4. Considera la posibilidad de celebrar una reunión periódica en la que los niños reciten el catecismo.

Podría ser semanal, bimensual, mensual o trimestral. Las reuniones periódicas de catequesis ayudan a motivar a las familias a estudiar el catecismo en casa al saber que los niños se unirán con otros para recitar las preguntas que han estado practicando a lo largo de la semana, el mes o el trimestre.

Nuestra iglesia tiene clases de catecismo semanales, y la expectativa es que los niños lleguen preparados para responder las preguntas del catecismo asignadas. Estas reuniones no pretenden sustituir el papel de los padres en el discipulado de sus hijos, sino más bien reforzar lo que se enseña en casa.[2]

5. Ayuda a las familias a estudiar el catecismo proporcionándoles una tabla de catequesis.

Puedes usar el calendario sugerido en el Apéndice 3 o crear uno propio. El objetivo principal es ayudar a las familias en la instrucción catequética regular.

6. En tus visitas pastorales, pregunta a las familias sobre la instrucción catequética en el hogar.

Inquiere si están teniendo un tiempo en familia leyendo las Escrituras, orando, cantando himnos y estudiando el catecismo. Aunque la catequesis es solo uno de los elementos de la adoración que las familias deberían practicar juntas en el hogar, aprender el catecismo ayuda a toda la familia a comprender mejor los demás elementos de la adoración. Por ejemplo, la oración: Las preguntas 105‑114 de El Catecismo Bautista enseñan sobre la oración, así que el tiempo de oración familiar se verá favorecido al estudiar la doctrina de la oración mediante la instrucción catequética.

» INFORMACIÓN PROPORCIONADA
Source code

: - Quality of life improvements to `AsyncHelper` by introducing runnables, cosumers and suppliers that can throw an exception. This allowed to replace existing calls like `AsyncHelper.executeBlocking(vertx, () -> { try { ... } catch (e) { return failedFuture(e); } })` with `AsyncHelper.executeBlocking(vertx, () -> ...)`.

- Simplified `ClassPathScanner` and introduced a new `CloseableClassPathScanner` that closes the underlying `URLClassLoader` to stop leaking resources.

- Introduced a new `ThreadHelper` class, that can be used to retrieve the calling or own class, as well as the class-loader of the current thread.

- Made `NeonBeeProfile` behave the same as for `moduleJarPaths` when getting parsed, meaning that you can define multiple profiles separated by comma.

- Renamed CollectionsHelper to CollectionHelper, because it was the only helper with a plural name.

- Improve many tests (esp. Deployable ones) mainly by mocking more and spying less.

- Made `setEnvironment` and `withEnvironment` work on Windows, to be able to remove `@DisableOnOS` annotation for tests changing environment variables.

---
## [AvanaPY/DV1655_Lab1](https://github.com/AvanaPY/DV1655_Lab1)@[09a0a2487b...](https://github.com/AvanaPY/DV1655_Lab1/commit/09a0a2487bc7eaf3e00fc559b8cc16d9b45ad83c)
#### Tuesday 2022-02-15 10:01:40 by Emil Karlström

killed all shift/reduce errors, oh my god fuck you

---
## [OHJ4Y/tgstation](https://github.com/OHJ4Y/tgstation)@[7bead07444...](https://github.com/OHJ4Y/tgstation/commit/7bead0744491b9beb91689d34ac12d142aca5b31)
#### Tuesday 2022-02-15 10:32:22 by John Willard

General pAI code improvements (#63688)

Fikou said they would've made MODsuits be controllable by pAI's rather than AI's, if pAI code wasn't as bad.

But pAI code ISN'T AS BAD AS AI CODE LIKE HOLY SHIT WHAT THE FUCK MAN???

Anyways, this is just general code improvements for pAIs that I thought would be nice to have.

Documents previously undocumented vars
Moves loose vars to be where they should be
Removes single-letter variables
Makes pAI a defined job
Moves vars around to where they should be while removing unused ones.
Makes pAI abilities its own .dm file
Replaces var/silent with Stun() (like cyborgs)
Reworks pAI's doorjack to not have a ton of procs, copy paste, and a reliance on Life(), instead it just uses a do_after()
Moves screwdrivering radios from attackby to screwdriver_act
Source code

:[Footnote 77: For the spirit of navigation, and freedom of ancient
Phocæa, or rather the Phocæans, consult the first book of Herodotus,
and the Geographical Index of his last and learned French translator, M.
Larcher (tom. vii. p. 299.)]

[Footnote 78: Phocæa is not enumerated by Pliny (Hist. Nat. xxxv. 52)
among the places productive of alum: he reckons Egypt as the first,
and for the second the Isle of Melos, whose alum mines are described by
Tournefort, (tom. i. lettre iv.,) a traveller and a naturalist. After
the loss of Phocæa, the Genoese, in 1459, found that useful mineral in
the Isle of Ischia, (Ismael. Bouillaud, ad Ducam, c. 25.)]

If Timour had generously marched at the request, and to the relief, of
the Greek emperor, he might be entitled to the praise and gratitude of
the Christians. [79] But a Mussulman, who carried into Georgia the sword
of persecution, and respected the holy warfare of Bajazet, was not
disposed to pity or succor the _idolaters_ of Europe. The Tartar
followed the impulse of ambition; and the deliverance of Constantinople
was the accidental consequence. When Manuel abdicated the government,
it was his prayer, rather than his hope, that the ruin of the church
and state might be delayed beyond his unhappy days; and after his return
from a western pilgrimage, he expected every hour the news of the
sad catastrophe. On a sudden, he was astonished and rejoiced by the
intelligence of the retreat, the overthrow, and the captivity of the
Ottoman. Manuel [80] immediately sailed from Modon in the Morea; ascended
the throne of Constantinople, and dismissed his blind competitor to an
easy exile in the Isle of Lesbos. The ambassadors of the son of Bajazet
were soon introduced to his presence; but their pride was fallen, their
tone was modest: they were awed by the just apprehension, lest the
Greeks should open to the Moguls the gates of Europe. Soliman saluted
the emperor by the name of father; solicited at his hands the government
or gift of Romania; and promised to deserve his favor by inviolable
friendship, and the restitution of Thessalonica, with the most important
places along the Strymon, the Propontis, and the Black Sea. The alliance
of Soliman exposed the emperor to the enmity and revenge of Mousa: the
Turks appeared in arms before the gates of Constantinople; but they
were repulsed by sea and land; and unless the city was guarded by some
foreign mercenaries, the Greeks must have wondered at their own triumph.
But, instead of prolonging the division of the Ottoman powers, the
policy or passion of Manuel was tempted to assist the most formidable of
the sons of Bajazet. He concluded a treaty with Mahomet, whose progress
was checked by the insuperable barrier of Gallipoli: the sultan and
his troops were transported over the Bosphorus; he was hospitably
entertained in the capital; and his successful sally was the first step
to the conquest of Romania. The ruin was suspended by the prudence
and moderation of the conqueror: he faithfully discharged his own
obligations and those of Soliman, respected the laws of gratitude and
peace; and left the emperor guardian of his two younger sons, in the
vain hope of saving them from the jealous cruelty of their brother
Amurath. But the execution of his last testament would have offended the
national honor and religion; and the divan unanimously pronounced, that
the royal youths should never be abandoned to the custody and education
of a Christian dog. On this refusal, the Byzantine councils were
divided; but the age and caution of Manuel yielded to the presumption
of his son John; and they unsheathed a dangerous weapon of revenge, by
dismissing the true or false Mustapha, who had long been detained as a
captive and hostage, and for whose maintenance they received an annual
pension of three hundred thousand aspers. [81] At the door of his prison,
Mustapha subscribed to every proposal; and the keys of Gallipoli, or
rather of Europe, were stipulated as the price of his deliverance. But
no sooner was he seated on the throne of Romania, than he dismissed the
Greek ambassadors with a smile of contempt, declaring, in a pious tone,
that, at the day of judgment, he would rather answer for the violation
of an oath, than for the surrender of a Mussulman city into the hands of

» LA TAREA
Prosigue el texto sobre la catequesis en la iglesia y en el hogar a partir de su última oración.

» TU RESPUESTA
Conclusión

Por lo tanto, asegúrate de chequear a las familias en tu iglesia y pregunta a los padres sobre su responsabilidad de instruir a sus hijos en los caminos de Dios. Pastor, no hay mayor responsabilidad que la de equipar a la iglesia para instruir a la próxima generación en los caminos de Dios. Enseña a tu congregación «a temer [a Dios] todos los días que vivan sobre la tierra y [que lo] enseñen a sus hijos» (Deu. 4:10). Si tienes niños en tu congregación, considérala bendecida por Dios. Los niños no son un inconveniente ni estorban; nos han sido dados por Dios. De ahora en adelante, aprovechemos este privilegio que Dios nos ha dado para criar a la próxima generación en los caminos de Dios.


[1] Liturgia es simplemente el orden de la adoración cuando se reúnen como iglesia.

[2] Un pastor que reforzó la instrucción de los padres fue Richard Furman, pastor en el siglo XVIII de la First Baptist Church en Charleston, Carolina del Sur (EE. UU.), quien usó El Catecismo Bautista para instruir a niños (Tom J. Nettles, Teaching Truth, Training Hearts {trad. no oficial: Enseñando la verdad, instruyendo corazones}, p. 48). Furman creía que los niños debían ser instruidos en la doctrina cristiana y los reunía trimestralmente para hacerles preguntas de El Catecismo Bautista «con el fin de instruirlos en las grandes doctrinas de la Biblia» (Jesse L. Boyd, A History of Baptists in America: Prior to 1845 {trad. no oficial: Historia de los bautistas en Estados Unidos de América: Antes de 1845} [Nueva York, NY: The American Press, 1957], p. 100).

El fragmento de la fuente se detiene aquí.